If you withhold a small amount of data, or even retrain on a sample of your trai...

kcorbitt · on Oct 28, 2024

I hadn't heard of isotonicregression before but I like it!

> it's good to create two models, one for likelihood of zero karma, and another expected karma, conditional on it being non-zero.

Another way to do this is to keep a single model but have it predict two outputs: (1) likelihood of zero karma, and (2) expected karma if non-zero. This would require writing a custom loss function which sounds intimidating but actually isn't too bad.

If I were actually putting a model like this into production at HN I'd likely try modeling the problem in that way.

Y_Y · on Oct 28, 2024

Did you dictate this? It looks like you typo'd/brain I'd "centered" into "censored", but even allowing for phonetic mistakes (of which I make many) and predictive text flubs, I still can't understand how this happened.

oli5679 · on Oct 28, 2024

I was thinking of censoring, maybe I should have said another word like floored.

The reason I think of this as censoring is that there are are some classical statistical models that model a distribution with a large mass at a minimum threshold, e.g. "tobit" censored regression.

https://en.wikipedia.org/wiki/Censoring_(statistics)

Y_Y · on Oct 28, 2024

Thanks for the explanation. I never paid much attention in my stats lectures so I deserve to have missed out on that term-of-art.

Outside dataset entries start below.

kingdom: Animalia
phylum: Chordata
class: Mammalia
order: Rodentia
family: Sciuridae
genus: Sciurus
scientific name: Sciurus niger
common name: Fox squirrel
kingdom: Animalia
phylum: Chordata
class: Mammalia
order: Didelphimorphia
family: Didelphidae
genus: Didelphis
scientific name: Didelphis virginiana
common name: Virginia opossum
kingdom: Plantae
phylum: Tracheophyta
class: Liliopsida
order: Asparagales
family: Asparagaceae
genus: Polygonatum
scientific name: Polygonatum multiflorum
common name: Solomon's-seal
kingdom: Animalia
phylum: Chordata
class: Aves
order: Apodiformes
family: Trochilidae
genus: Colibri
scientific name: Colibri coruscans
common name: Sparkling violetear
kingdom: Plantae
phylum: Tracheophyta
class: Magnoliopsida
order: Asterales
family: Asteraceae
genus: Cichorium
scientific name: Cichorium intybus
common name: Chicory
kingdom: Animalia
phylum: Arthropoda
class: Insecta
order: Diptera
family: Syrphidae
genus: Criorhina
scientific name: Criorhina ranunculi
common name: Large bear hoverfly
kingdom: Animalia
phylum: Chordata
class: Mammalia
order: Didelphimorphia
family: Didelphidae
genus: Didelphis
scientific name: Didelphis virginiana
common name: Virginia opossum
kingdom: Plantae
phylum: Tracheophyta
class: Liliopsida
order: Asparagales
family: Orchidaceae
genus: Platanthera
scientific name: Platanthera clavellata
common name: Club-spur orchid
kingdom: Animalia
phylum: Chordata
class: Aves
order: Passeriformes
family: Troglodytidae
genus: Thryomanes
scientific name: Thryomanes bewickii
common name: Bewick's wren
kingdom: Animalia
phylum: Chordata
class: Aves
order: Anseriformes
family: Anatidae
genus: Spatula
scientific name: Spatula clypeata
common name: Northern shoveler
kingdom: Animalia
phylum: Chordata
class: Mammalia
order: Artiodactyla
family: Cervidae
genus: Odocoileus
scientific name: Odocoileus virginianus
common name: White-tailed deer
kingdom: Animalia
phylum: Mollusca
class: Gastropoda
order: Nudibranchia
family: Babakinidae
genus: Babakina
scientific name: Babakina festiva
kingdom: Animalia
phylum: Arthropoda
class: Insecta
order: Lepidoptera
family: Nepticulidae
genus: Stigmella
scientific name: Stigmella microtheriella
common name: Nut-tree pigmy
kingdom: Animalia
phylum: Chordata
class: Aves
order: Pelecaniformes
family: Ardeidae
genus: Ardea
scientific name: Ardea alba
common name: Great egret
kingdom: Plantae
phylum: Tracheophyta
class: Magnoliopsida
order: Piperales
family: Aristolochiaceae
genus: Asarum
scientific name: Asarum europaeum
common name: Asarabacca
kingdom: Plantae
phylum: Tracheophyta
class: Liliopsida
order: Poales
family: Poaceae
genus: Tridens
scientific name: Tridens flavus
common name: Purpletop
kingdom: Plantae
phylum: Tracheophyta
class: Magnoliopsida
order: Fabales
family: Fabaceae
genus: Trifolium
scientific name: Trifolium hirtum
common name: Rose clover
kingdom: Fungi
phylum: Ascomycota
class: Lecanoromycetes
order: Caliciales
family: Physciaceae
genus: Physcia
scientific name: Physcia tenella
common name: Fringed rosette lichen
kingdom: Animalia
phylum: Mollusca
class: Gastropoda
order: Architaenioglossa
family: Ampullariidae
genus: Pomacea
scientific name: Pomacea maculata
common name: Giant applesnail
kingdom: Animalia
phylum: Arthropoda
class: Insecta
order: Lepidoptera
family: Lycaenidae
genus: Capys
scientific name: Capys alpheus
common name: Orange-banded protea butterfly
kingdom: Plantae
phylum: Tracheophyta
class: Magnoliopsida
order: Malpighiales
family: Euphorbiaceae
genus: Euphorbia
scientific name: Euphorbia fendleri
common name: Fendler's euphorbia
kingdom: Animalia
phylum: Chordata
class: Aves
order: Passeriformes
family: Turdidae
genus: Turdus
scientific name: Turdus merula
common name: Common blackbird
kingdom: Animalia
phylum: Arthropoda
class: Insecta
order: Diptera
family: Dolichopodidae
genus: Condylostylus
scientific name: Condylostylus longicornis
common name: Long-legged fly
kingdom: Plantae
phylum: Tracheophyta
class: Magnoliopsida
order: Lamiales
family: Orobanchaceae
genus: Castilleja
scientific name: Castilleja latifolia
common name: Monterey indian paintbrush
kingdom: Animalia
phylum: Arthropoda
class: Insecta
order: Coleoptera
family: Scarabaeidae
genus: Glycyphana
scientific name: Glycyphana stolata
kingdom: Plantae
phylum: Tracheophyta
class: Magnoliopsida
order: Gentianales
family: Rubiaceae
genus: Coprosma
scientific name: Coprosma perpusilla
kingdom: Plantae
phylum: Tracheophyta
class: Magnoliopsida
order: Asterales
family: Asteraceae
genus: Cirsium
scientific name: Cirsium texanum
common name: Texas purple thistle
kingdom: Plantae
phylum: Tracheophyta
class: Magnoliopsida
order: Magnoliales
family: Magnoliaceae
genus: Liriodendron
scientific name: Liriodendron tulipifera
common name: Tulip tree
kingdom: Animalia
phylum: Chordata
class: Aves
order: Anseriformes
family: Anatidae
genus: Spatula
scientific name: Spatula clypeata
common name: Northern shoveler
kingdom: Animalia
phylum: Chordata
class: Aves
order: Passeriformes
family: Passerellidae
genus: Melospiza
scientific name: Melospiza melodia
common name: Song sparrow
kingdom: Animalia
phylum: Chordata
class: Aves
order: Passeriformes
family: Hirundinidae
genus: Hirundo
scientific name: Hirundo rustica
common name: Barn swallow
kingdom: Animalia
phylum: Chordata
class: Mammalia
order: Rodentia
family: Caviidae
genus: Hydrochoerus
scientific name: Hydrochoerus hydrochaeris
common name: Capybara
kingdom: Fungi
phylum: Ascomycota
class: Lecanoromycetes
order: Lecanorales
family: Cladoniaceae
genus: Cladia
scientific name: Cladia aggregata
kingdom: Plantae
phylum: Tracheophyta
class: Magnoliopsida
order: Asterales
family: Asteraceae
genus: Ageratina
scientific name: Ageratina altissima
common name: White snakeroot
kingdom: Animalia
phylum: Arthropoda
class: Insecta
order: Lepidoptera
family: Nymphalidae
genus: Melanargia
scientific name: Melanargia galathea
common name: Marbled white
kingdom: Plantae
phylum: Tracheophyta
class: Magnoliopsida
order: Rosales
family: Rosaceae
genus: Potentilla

I think the physics lingo would be to call it "capped" or "bounded" or "constrained".

oli5679 · on Oct 28, 2024

thanks, it's very understandable that you thought i was mistyping 'centred'.

CaptainFever · on Oct 28, 2024

I'm not the parent commenter, but whisper based dictation is getting pretty awesome nowadays. It's almost as good as sci-fi.

(Fully dictated, no edits except for this)

1024core · on Oct 28, 2024

I also thought that the commenter spoke "centered" and the speech recognition model output "censored".